Question 13. The "start simple" principle in data science recommends:
- (a) Always using deep learning because it is the most advanced approach
- (b) Starting with the simplest model that could work and adding complexity only when the data proves it necessary
- (c) Avoiding machine learning entirely and using rule-based systems
- (d) Using deep learning for prototyping and traditional ML for production
Question 14. In the Athena Retail Group case, Ravi approved deep learning for image-based product categorization but rejected it for churn prediction. What was the primary reason for this distinction?
- (a) The churn prediction model was more expensive to build.
- (b) For images (unstructured data), deep learning was necessary because traditional ML cannot process raw images well.
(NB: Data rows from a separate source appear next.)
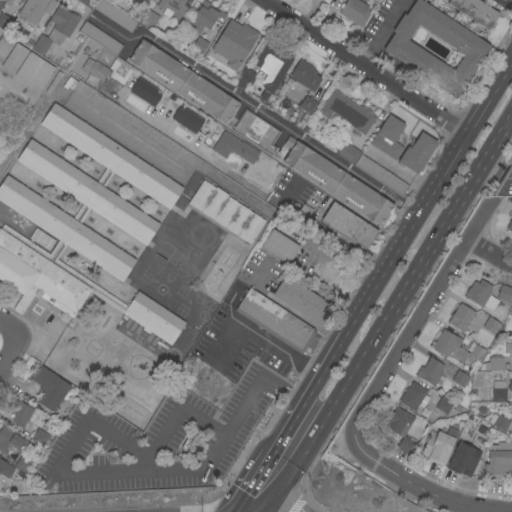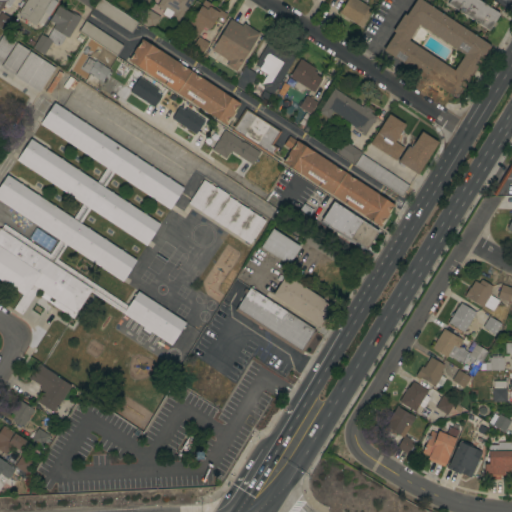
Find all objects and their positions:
road: (89, 0)
building: (145, 0)
building: (6, 1)
building: (145, 1)
building: (5, 2)
building: (172, 5)
building: (173, 8)
building: (36, 10)
building: (35, 11)
building: (354, 11)
building: (474, 11)
building: (475, 11)
building: (353, 12)
building: (116, 15)
building: (111, 18)
building: (148, 18)
building: (202, 18)
building: (203, 18)
building: (4, 20)
park: (1, 29)
building: (56, 29)
building: (57, 29)
road: (380, 33)
building: (98, 37)
building: (100, 38)
building: (233, 43)
building: (234, 43)
building: (200, 44)
building: (435, 45)
building: (4, 46)
building: (5, 46)
building: (435, 47)
building: (14, 59)
building: (271, 65)
building: (26, 66)
building: (273, 66)
road: (359, 67)
building: (93, 68)
building: (96, 70)
building: (33, 71)
building: (304, 75)
building: (245, 76)
building: (304, 76)
building: (244, 79)
building: (181, 81)
building: (183, 81)
building: (53, 82)
building: (144, 92)
building: (145, 92)
building: (296, 98)
building: (306, 104)
building: (306, 104)
road: (253, 107)
building: (346, 110)
building: (347, 111)
building: (186, 119)
building: (187, 119)
building: (256, 130)
parking lot: (130, 131)
building: (256, 131)
building: (388, 137)
building: (401, 144)
building: (233, 147)
building: (233, 147)
building: (347, 152)
building: (417, 152)
building: (112, 158)
road: (167, 162)
building: (511, 165)
building: (368, 166)
road: (236, 173)
road: (494, 173)
building: (379, 174)
building: (336, 182)
building: (336, 183)
road: (427, 191)
building: (89, 194)
road: (450, 210)
building: (225, 211)
building: (226, 211)
building: (81, 225)
building: (347, 225)
building: (509, 225)
building: (510, 225)
building: (348, 226)
building: (65, 228)
building: (41, 239)
building: (278, 246)
road: (322, 246)
building: (279, 247)
road: (487, 259)
building: (39, 275)
building: (503, 293)
building: (504, 293)
building: (479, 294)
building: (481, 295)
building: (300, 299)
building: (301, 300)
building: (511, 314)
building: (511, 315)
building: (460, 317)
building: (461, 317)
building: (152, 318)
building: (273, 318)
building: (274, 320)
building: (491, 325)
road: (7, 326)
road: (261, 340)
building: (507, 347)
building: (508, 347)
building: (456, 349)
building: (457, 349)
road: (10, 354)
park: (107, 362)
building: (494, 363)
building: (492, 364)
building: (429, 370)
building: (431, 373)
building: (460, 378)
building: (458, 379)
building: (511, 383)
building: (510, 385)
road: (377, 387)
building: (48, 388)
building: (48, 388)
road: (307, 391)
building: (497, 391)
building: (498, 392)
building: (411, 396)
building: (413, 397)
road: (180, 407)
building: (448, 407)
road: (329, 412)
building: (20, 413)
building: (19, 414)
building: (499, 422)
building: (396, 427)
building: (400, 428)
building: (39, 437)
building: (39, 438)
building: (9, 440)
building: (9, 441)
building: (404, 444)
building: (439, 445)
building: (436, 447)
building: (462, 459)
building: (462, 460)
building: (498, 461)
building: (23, 464)
building: (497, 464)
building: (5, 468)
building: (5, 469)
road: (121, 471)
road: (254, 481)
For churn prediction (structured tabular data), the existing gradient-boosted tree was competitive, and the marginal accuracy gain did not justify the additional cost and reduced interpretability.
- (c) The board of directors refused to fund two deep learning projects.
- (d) The churn prediction dataset was too small for any model to work.
Question 15. What is the difference between an epoch and a batch in neural network training?
- (a) An epoch is one training example; a batch is a group of epochs.
- (b) An epoch is one complete pass through the entire training dataset; a batch is a subset of examples processed together before a single weight update.
- (c) An epoch is the final training step; a batch is the first training step.
- (d) There is no difference — they are synonyms.
True or False
Question 16. True or False: A single artificial neuron is computationally equivalent to a weighted average with a threshold.
Question 17. True or False: The word "deep" in deep learning refers to the philosophical depth of the model's understanding.
Question 18. True or False: The universal approximation theorem guarantees that a neural network will find the optimal solution for any problem, given enough training time.
Question 19. True or False: For structured, tabular data, gradient-boosted trees (such as XGBoost) frequently match or outperform deep neural networks at a fraction of the cost.
Question 20. True or False: Transfer learning eliminates the need for any task-specific training data.
Short Answer
Question 21. Explain the "vanishing gradient problem" in one to two sentences. Why did it matter historically, and how has it been addressed?
Question 22. A vendor claims their deep learning model achieves "99 percent accuracy." What single question should you ask before accepting this claim, and why?
Question 23. Using the factory assembly line analogy, explain why deeper neural networks (more layers) can learn more complex patterns than shallow networks.
Question 24. Describe one scenario where a business leader should choose deep learning over traditional ML, and one scenario where traditional ML is clearly the better choice. In each case, explain which factor from the Deep Learning Decision Framework is most decisive.
Question 25. Explain why the following statement is misleading: "Neural networks work just like the human brain."
Answers are available in Appendix: Answers to Selected Exercises.